/---
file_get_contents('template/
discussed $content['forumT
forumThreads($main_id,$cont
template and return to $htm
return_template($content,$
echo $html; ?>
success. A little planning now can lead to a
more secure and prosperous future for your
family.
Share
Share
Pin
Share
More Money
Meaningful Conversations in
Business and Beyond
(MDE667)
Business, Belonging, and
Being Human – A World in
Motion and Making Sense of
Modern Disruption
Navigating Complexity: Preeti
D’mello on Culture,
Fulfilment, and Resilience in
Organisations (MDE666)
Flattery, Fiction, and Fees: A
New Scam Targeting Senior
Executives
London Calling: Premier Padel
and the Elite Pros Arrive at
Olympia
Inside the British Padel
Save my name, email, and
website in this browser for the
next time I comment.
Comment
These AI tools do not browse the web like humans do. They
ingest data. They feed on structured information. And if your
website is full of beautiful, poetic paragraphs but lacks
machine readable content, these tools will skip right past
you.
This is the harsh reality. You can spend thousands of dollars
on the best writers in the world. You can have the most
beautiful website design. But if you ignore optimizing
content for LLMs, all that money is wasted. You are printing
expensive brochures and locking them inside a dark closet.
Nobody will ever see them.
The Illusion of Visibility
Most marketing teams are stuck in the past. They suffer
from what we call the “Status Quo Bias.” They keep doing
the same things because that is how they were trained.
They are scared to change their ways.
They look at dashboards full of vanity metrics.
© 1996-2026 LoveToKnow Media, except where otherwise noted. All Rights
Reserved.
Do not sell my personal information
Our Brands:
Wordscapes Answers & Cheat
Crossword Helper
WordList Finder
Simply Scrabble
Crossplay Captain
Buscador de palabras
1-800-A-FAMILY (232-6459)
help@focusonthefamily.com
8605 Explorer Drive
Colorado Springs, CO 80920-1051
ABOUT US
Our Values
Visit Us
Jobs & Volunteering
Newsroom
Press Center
\---
Using the records above, gather all lines where the string "tools" is present.

These AI tools do not browse the web like humans do. They
machine readable content, these tools will skip right past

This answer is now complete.